After last week’s slightly unsatisfying end to the week on the Longcrag R&D, this week was much more successful. On Monday I sat down with a hot-air gun to debug the shorts on the board I’d made last Friday, and sure enough, it was paste that had flowed under the chip. So I started fresh, using the Makerversity stereo microscope to triple-check my work. The microscope helped, but now I’m definitely happier about soldering QFP packages by hand! I added the few patch wires I knew I needed, and still no joy.
I returned to the EFM32 datasheet. Bear in mind that when we say ‘datasheet’ for a 32-bit microcontroller, these things can be hundreds to thousands of pages long. Anyhow, early on, it was made clear that regardless of whether or not I was using the ADC, I needed to be supplying the analog voltage reference with power as well for the chip to even function. I was a bit stumped on how to do that – the two pins weren’t connected to anything.

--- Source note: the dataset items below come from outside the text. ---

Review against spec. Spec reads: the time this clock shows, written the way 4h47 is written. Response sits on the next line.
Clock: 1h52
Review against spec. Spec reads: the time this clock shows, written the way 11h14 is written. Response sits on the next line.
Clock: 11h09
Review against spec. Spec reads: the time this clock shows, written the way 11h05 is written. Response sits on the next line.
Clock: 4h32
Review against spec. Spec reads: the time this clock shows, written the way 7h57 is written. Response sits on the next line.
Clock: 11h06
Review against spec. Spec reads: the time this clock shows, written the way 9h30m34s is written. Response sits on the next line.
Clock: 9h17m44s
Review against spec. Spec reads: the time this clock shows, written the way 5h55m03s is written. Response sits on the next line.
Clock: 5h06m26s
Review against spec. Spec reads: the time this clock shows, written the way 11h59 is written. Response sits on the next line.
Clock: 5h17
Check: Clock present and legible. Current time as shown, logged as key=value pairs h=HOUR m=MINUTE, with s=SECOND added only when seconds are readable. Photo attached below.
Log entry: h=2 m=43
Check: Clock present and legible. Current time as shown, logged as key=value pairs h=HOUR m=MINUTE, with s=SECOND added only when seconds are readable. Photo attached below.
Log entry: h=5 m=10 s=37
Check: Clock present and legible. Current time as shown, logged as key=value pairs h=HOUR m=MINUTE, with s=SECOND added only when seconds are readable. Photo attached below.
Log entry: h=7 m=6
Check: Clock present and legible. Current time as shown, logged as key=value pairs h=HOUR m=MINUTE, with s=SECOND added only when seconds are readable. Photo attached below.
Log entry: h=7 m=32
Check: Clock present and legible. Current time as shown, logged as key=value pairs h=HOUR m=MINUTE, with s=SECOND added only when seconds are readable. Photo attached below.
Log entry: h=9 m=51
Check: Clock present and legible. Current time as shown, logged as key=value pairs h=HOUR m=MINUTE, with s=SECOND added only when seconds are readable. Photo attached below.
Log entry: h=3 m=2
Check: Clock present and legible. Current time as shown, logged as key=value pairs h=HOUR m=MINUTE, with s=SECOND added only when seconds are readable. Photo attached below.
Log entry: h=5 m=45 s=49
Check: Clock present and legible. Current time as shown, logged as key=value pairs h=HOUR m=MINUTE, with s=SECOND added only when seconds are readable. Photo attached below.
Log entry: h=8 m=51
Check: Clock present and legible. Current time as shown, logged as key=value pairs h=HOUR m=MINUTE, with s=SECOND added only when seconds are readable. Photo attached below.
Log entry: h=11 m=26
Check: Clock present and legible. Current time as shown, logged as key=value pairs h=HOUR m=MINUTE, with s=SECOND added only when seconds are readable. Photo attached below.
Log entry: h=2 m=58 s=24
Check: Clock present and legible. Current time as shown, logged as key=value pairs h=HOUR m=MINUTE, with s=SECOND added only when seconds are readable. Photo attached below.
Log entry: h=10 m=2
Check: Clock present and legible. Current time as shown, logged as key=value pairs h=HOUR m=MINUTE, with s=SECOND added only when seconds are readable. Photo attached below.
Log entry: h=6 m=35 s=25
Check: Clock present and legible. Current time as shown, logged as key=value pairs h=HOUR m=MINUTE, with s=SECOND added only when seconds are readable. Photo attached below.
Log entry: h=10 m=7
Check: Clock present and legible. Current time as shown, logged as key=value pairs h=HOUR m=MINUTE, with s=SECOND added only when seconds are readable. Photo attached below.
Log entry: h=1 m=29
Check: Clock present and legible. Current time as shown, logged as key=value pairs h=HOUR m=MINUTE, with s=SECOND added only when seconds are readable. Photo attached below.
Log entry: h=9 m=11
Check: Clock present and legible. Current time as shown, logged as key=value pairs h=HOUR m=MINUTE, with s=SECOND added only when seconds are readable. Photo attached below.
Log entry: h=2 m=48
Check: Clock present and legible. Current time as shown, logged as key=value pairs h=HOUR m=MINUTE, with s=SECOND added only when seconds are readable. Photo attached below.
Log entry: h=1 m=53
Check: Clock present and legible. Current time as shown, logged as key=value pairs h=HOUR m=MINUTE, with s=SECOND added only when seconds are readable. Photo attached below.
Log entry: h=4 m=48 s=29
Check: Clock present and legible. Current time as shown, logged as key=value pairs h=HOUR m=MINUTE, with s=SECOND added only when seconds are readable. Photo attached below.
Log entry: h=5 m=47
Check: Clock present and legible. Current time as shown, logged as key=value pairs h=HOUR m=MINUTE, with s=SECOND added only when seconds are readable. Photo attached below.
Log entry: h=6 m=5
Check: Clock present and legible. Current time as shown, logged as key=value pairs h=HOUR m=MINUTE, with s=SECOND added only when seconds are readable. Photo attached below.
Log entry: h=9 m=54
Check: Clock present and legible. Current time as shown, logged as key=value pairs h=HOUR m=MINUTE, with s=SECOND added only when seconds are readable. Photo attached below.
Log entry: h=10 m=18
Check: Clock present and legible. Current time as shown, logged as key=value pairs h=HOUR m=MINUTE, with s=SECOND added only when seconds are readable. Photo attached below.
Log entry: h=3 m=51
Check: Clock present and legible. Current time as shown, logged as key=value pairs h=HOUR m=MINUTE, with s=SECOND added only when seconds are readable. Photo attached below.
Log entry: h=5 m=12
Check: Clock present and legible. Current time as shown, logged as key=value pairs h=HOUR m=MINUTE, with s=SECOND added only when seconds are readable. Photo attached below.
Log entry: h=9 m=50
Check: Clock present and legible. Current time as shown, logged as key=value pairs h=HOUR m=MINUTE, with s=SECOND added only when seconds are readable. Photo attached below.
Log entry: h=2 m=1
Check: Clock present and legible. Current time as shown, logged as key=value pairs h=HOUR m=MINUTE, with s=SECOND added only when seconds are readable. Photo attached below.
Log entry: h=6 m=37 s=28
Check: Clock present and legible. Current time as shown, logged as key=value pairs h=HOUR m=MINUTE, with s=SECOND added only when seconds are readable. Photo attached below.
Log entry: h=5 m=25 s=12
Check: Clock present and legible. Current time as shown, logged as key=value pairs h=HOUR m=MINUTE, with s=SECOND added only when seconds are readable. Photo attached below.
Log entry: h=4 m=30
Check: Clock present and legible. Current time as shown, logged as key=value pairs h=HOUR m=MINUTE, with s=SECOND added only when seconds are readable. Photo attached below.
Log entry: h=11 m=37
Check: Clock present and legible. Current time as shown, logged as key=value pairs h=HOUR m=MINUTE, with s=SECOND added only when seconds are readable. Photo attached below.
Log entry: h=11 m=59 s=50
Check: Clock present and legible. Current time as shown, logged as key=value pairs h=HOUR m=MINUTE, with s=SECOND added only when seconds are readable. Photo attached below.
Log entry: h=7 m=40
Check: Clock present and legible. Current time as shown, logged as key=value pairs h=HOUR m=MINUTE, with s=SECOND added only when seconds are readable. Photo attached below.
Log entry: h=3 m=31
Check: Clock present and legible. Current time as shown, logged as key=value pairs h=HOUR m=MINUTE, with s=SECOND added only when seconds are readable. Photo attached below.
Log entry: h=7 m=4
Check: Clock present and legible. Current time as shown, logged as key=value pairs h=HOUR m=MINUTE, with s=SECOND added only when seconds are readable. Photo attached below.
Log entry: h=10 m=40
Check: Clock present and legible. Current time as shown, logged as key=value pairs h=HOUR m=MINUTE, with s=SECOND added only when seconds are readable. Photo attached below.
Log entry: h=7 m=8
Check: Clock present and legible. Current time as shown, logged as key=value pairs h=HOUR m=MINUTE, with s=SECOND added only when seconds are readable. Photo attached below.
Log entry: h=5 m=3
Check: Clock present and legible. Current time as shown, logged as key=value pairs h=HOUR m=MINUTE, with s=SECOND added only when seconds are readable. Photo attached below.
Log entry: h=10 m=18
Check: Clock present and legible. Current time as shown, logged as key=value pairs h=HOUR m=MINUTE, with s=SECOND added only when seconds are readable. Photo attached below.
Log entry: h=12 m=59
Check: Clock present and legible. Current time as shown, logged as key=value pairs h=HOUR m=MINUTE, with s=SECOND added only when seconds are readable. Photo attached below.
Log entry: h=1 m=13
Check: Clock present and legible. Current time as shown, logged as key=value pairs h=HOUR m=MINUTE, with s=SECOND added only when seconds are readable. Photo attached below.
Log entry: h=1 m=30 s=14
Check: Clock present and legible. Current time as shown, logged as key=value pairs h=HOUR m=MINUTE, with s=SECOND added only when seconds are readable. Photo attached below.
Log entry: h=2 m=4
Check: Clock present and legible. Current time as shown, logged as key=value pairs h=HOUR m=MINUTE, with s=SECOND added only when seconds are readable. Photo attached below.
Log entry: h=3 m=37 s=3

It looked like it was time to tweak the board layout and order a new prototype.
After bashing heads with a friend on Friday lunchtime, I realised that we could just bridge a whole pile of pins on the south-side of the chip to connect the AVDD pins to VCC. So one more big blob of solder… and all of a sudden, the J-Link I’d connected to the headers I’d broken out detected the chip. One click from the Silicon Labs IDE and the code was flashed to the chip.
This was hugely exciting, and I quickly populated all the remaining parts on the board to confirm functionality. Sure enough, everything worked as expected: backwards. I’d added transistors to all the outputs for protection and to lift the voltage… so all my outputs that were driving them high now needed to drive them low. I rewrote some code, and it just compiled, flashed to the board… and worked first time.
After Monday’s debugging, Friday’s fixes were only an hour or so after office hours, but hugely successful: I had confirmation that, largely, the board layout was fine and the only issues were my understandings of MCU power requirements. I had the confirmation that my code works, and the confirmation that my custom programming header was fine. I also had confirmation that for all the pain points, this was definitely the best 32-bit MCU environment for my needs for now – I was seriously considering junking all this and moving to STM32.
So now the board looks like this:
…and it works. All those jumper wires and that huge solder blob at the bottom of the chip are my fixes and patches – what hardware bugfixing looks like!
Whilst last week’s R&D was frustrating, I know that the plan of attack I formulated for Monday was the right one, and as expected, it was a minor error on my part that was leading to major frustration. Firmware and hardware always demand a calmer mind on my part, and good to see it paid off. And, best of all: I immediately know what the next steps are, and I have the platform to build upon.
So: some successful days of client work, and an eventually-successful period of R&D with some good learnings; that feels like a strong week.